Il est parfois difficile pour l’administration d’apporter la preuve de l’appréhension des sommes réputés distribués par telle ou telle personne.

Comme on l’a vu plus haut, elle peut tenter d’apporter la preuve que vous êtes le maître de l’affaire.

Mais cette preuve est parfois difficile à apporter.

C’est pourquoi la loi fiscale a mis une dernière arme entre les mains de l’administration :

Celle-ci peut interroger la société quant au bénéficiaire des distributions, et en l’absence de réponse, lui infliger une importante amende.

Revenus distribués & interrogatoire de la société : articulation des textes

L’article 117 du Code général des impôts prévoit la possibilité pour l’administration d’interroger la société pour lui demander qui sont les bénéficiaires des distributions.

Ce même article précise que l’absence de réponse, ou une réponse incomplète, entraîne l’application de la pénalité prévue à l’article 1759 du Code général des impôts.

Or, cet 1759 dispose que cette amende est alors égal à 100% des sommes versées ou distribuées.

Pour ne rien arranger, vous êtes, en tant que dirigeant, solidairement responsable du paiement de cette pénalité.

Autrement dit, le principe repose sur une dénonciation obligatoire, assortie d’une sanction dissuasive!

Faut il pour autant s’y plier sans réserve?
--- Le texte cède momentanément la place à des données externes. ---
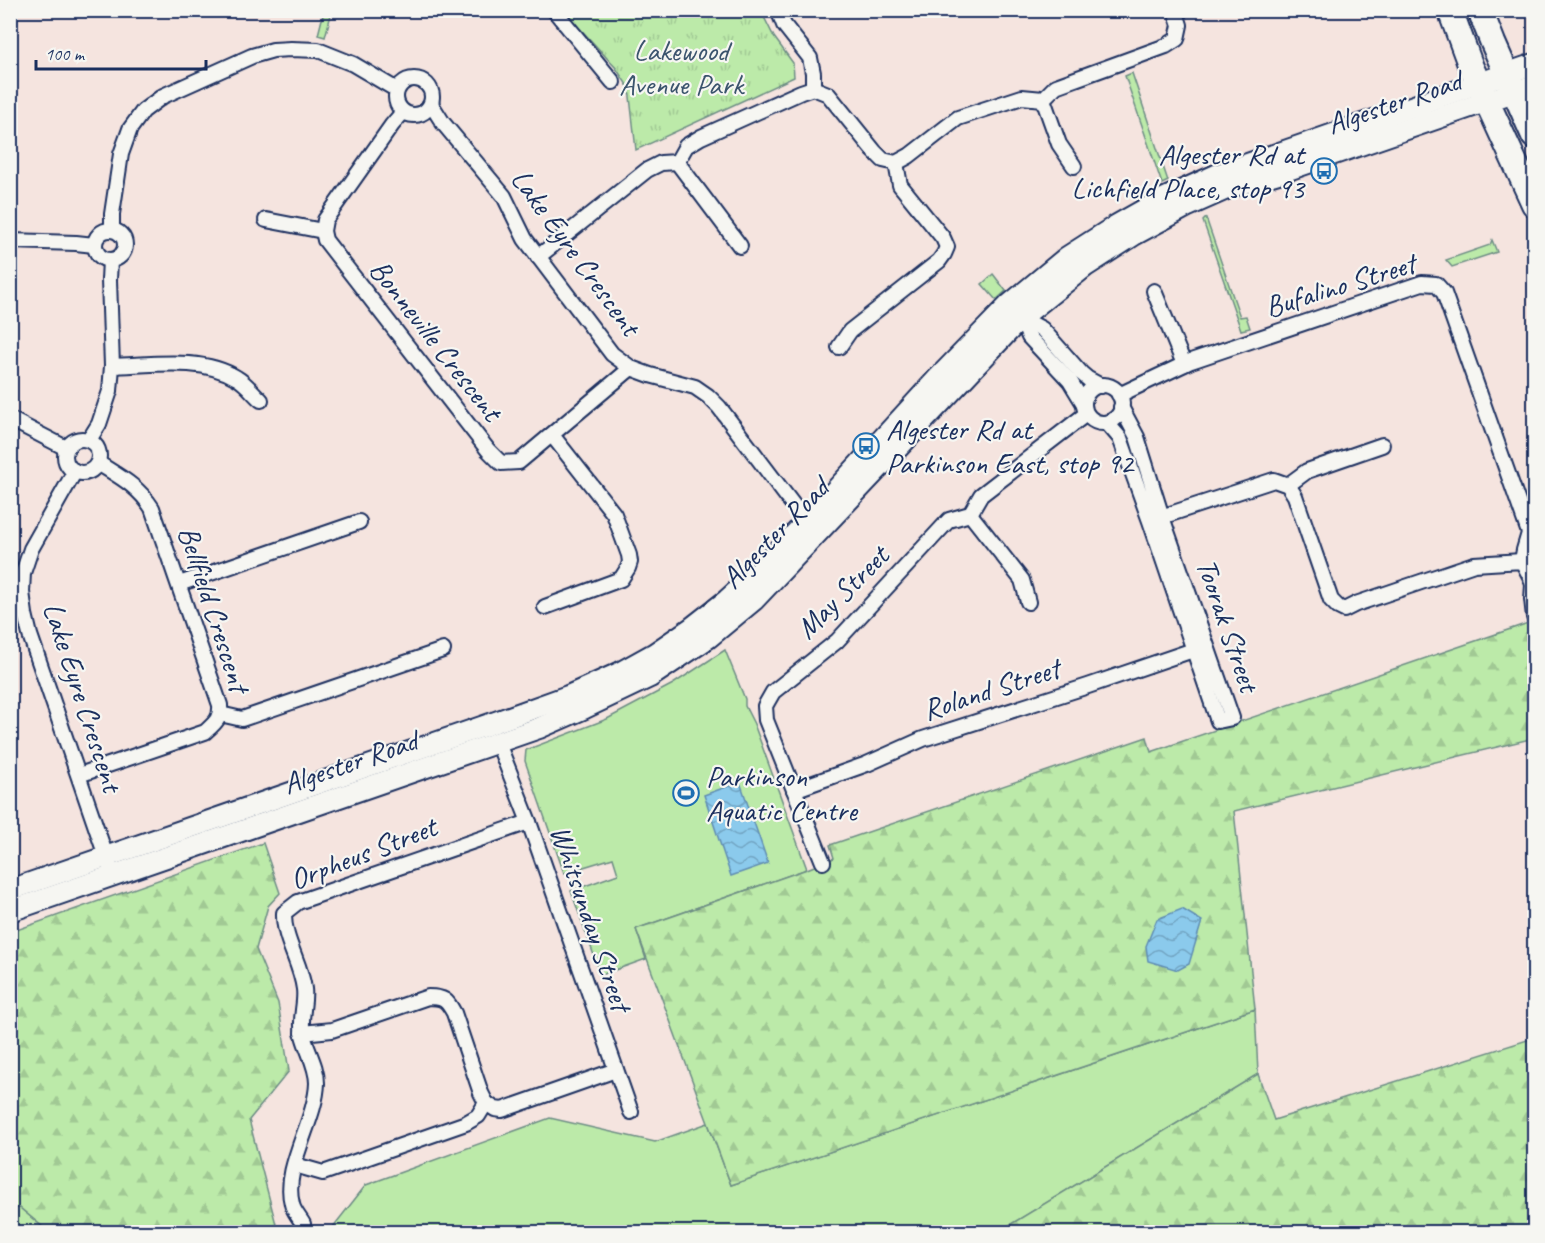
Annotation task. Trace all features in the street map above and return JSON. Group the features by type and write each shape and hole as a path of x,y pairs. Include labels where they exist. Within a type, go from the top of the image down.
{"highway":[{"path":"1450,10 1483,93 1534,204"},
{"path":"1480,10 1518,84 1532,123"}],"main road":[{"name":"Algester Road","path":"10,911 498,743 539,728 650,677 708,638 754,600 814,526 1015,312 1134,235 1188,207 1231,187 1282,172 1483,93 1518,84 1534,64"},
{"name":"Algester Road","path":"10,890 490,724 568,696 619,673 690,629 814,526"},
{"path":"490,724 498,743"}],"street":[{"path":"554,10 614,82"},
{"path":"778,10 784,25 810,58 813,88"},
{"path":"1043,99 1056,86 1166,46 1177,39 1180,25 1175,10"},
{"path":"112,230 112,214 121,154 130,129 143,111 163,96 252,56 273,50 291,49 318,50 353,64 397,90"},
{"path":"419,79 429,86 431,104 427,110 417,115 403,112 396,102 397,90 406,80 419,79"},
{"path":"677,162 686,146 701,137 813,88 828,94 874,152 883,160 896,163 909,156 958,118 1022,97 1043,99"},
{"path":"1043,99 1059,144 1074,166"},
{"name":"Lake Eyre Crescent","path":"431,104 443,123 504,196 525,238 612,354 631,368 695,387 708,396 719,407 797,510 814,526"},
{"path":"266,220 323,231 325,220 403,112"},
{"path":"677,162 740,246"},
{"path":"538,257 647,170 661,163 677,162"},
{"path":"839,347 850,331 939,261 944,254 946,247 943,238 900,184 896,163"},
{"path":"112,230 122,235 125,245 122,254 110,261 100,257 94,246 100,233 112,230"},
{"name":"Bonneville Crescent","path":"323,231 325,240 488,450 501,463 519,462 631,368"},
{"path":"10,241 76,243 94,246"},
{"path":"89,440 99,424 110,391 112,366 110,261"},
{"name":"Bufalino Street","path":"1120,401 1184,364 1422,283 1436,284 1444,293 1529,533 1522,561"},
{"path":"1154,291 1184,364"},
{"path":"1015,312 1042,329 1088,379 1111,388 1120,401 1117,417 1107,423 1095,422 1070,381 1029,337 1015,312"},
{"path":"112,366 196,363 238,378 261,400"},
{"path":"1085,409 1087,394 1101,386"},
{"name":"Toorak Street","path":"1107,423 1119,438 1156,519 1207,645 1232,717 1218,721 1193,650 1156,519 1137,436 1120,401"},
{"name":"May Street","path":"823,862 766,720 765,706 773,692 837,641 949,520 970,514 981,495 1085,409"},
{"path":"10,419 66,448"},
{"path":"545,607 621,579 630,562 614,514 552,435"},
{"path":"84,438 89,440 94,443 99,452 98,463 86,472 75,471 70,468 65,459 66,448 74,441 84,438"},
{"path":"1288,485 1307,471 1382,445"},
{"name":"Bellfield Crescent","path":"79,775 205,732 220,714 220,705 153,508 144,495 133,486 98,463"},
{"name":"Lake Eyre Crescent","path":"75,471 17,572 30,635 113,875"},
{"path":"1156,519 1274,480 1288,485 1296,496 1331,600 1338,608 1344,610 1474,564 1522,561 1533,585 1534,617"},
{"path":"970,514 1022,580 1028,602"},
{"path":"179,584 359,522"},
{"name":"Roland Street","path":"794,790 867,764 923,739 1207,645"},
{"path":"220,714 242,719 443,650"},
{"name":"Whitsunday Street","path":"498,743 529,822 631,1112"},
{"name":"Orpheus Street","path":"303,1224 292,1206 290,1187 315,1098 317,1082 314,1066 302,1033 305,990 284,924 284,913 298,902 529,822"},
{"path":"302,1033 332,1030 428,997 440,997 449,1004 454,1013 486,1103 495,1109 502,1110 616,1070"},
{"path":"295,1165 323,1173 466,1124 478,1116 486,1103"}],"green space":[{"path":"324,11 332,11 325,37 318,35"},
{"name":"Lakewood Avenue Park","path":"564,11 761,11 774,37 793,63 794,77 636,150 629,88 616,68"},
{"path":"1132,73 1168,181 1162,184 1125,76"},
{"path":"1206,218 1240,317 1246,316 1250,328 1241,330 1203,221"},
{"path":"1492,240 1497,252 1452,267 1446,260 1490,245"},
{"path":"993,274 1006,291 996,300 982,284"},
{"path":"1534,621 1534,738 1234,811 1255,1009 731,1185 636,929 834,858 830,845 1147,737 1151,752"},
{"name":"Parkinson Aquatic Centre","path":"725,650 807,869 636,929 646,959 601,975 571,891 618,874 613,858 564,873 525,761 526,750 607,719 673,684"},
{"path":"263,843 280,893 268,906 256,949 278,1003 289,1071 249,1120 278,1232 49,1232 20,1208 11,1208 11,932"},
{"path":"1255,1009 1258,1074 998,1232 329,1232 366,1185 550,1118 655,1142 708,1123 731,1185"},
{"path":"1534,1038 1534,1232 998,1232 1258,1074 1274,1120"},
{"path":"11,1208 20,1208 49,1232 11,1232"}],"water":[{"path":"740,782 768,863 731,876 704,795"},
{"path":"1182,909 1202,921 1189,964 1178,970 1148,961 1146,946 1157,919"}],"place":[{"name":"Algester Rd at Lichfield Place, stop 93","path":"1324,171"},
{"name":"Algester Rd at Parkinson East, stop 92","path":"866,446"},
{"name":"Parkinson Aquatic Centre","path":"686,793"}]}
Tout est affaire de circonstances…

Revenus distribués et obligation de délation: quelle stratégie fiscale?

Face à une telle menace, plusieurs solutions sont envisageables :

  • Dénoncer les personnes en cause,
  • Contester le principe même des distributions, ainsi qu’il a été évoqué plus haut,
  • En dire suffisamment pour échapper à l’amende, et en taire suffisamment pour que l’administration ne soit pas en mesure d’imposer effectivement les bénéficiaires.

Ainsi, le Conseil d’Etat considère que la désignation par une société des bénéficiaires de distributions et l’indication de leur adresse constitue une réponse même en l’absence d’informations sur les dates et les modalités d’attribution des revenus (CE, 3ème et 8ème sous-sections, 9 avril 2014, n°358279).

Sauf cas particulier, il est fortement conseillé d’apporter une réponse à l’administration.

En cette matière, comme en tant d’autre, il convient donc de jouer serré pour échapper à des redressements dont le montant est souvent sans commune mesure avec les manquements constatés.